Recently, information came to light about part of a program implemented and used by the TSA since 2007 as a way to identify potential terrorists and subject them to closer inspection. The program has been criticized as being based on flawed scientific principles, and because none of the passengers detained were subsequently arrested for terrorist activities.
Yes, I get this. There is “no” scientific proof that this works. However, what’s lost in the study is that behavioral profiling is both natural and effective. We all do it. Those of us that do it better than others have learned to recognize risky situations (and avoid them), thus making us less susceptible to criminal activity. In fact, individuals with traumatic childhood experiences such as sexual or physical abuse, have proven to be even better at detecting violent intent or behaviors. It’s part of our survival process. We either learned to spot danger while searching for dinner, or we became dinner.
Every beat cop and Customs agent in the world can also tell you that they learn to identify baseline behaviors in certain situations, and they can also spot when individuals are not behaving in a manner consistent with the baseline. In an airport, people are nervous about flying, upset about going through screening, and long lines, and often outside of their element. THAT’s their baseline (so maybe we should watch for people who are having to good of a time at the airport!). There are also different baselines based on the type of traveler. A frequent business traveler exhibits different behaviors than a leisure traveller taking the kids out for a family vacation. These baselines can be spotted by any observant airport worker.

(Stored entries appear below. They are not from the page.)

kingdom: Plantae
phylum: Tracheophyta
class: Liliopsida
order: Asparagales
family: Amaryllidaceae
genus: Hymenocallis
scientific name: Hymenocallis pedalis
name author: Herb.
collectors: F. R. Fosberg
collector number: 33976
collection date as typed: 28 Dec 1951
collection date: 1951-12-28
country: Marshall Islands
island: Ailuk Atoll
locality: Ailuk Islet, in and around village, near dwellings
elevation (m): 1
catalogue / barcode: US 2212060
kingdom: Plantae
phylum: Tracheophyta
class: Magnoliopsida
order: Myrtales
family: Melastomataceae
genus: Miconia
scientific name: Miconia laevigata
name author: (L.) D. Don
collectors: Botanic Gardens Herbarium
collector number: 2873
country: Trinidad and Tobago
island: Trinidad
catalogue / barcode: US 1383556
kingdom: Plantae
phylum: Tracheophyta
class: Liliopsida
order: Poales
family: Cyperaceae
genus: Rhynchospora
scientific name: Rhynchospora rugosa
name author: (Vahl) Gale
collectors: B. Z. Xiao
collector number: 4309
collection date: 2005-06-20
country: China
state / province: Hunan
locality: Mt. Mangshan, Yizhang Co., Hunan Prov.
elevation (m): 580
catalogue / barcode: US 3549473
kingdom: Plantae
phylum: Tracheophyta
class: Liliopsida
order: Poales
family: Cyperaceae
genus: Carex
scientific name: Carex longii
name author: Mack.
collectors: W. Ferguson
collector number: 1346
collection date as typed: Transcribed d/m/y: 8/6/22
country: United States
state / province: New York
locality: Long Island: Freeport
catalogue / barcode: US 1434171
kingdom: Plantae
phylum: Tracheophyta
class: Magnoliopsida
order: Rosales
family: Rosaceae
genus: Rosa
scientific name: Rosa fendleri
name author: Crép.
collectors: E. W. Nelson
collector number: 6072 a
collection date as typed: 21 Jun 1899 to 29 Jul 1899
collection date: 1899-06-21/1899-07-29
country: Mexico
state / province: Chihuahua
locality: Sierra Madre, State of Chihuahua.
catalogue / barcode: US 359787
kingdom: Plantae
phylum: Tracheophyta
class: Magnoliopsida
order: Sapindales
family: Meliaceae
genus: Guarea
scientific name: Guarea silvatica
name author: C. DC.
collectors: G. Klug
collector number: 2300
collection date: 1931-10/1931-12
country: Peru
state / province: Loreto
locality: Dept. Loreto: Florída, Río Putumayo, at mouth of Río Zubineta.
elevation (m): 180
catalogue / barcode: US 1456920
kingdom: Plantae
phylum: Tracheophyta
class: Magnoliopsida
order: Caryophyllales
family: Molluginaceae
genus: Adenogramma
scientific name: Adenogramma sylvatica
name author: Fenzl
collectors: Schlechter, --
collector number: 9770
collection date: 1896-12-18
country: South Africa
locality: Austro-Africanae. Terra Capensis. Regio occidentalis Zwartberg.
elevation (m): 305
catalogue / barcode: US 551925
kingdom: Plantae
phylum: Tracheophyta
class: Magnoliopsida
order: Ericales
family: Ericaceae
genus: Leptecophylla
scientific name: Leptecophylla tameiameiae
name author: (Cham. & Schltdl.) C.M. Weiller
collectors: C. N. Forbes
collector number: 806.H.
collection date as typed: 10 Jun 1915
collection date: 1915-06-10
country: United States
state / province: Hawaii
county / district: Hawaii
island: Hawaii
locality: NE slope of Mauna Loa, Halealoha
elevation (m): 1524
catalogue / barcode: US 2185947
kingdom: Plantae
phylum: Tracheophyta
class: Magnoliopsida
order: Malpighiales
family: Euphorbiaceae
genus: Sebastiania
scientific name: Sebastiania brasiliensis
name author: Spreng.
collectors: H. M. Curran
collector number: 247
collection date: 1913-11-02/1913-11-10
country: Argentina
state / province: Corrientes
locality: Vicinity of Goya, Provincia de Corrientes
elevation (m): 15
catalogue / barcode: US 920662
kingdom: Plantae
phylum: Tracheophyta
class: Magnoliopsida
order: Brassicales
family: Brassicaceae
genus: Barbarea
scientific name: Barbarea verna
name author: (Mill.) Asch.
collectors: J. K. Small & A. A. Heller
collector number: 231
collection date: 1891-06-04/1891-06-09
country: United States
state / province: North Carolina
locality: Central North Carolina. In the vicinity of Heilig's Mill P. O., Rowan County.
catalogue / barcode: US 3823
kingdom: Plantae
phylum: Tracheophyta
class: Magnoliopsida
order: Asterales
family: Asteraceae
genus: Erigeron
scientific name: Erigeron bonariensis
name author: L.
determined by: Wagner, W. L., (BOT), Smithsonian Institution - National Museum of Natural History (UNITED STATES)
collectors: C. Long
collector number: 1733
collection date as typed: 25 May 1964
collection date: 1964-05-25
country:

The CIA, the FBI, ATF and other agencies have used behavior detection for years with great success during interrogations (much better than torture it seems).
The fact that “they haven’t caught any terrorists,” isn’t the only measurement here. How many terrorists have been deterred because of the presence of police and other security personnel? We don’t know. The only way to find out is to take all of them away and see what happens.
The Israeli’s have used these processes for years and the fact they continue to use them may be a testament to its success. The famous case of Anne Marie Murphy, who was stopped by an Israeli profiler in 1986 at the Heathrow airport as she was about to board an El Al flight carrying a bomb was the case that started the security questions here in the U.S. But that’s where the problem is – and that may be where the problem is with the TSA program: in the U.S. we told airline gate agents to ask a series of questions, the same questions every time, and if you answered wrong, you were sent to secondary screening. We didn’t truly adopt the Israeli methods – and when Pan Am airlines tried to, after the Lockerbie bombing, civil rights activist quickly squashed that process. After Ann Marie Murphy, we watered down a process, sterilized it and implemented it, then pretended it was the same thing.
The way the Israeli’s do it: the security personnel who decide if you’re flying that day, not airline personnel. They don’t ask the same questions. They ask a variety of questions and they remain flexible in their approach. THEN, the entire airport staff, not just a few trained teams, are trained behavior detection turning everyone into potential suspicious activity detectors. This also has a huge workplace violence prevention side – maybe if someone at Germanwings had noticed significant changes to the behavior of the first officer, that could have been reported and 150 people would still be alive.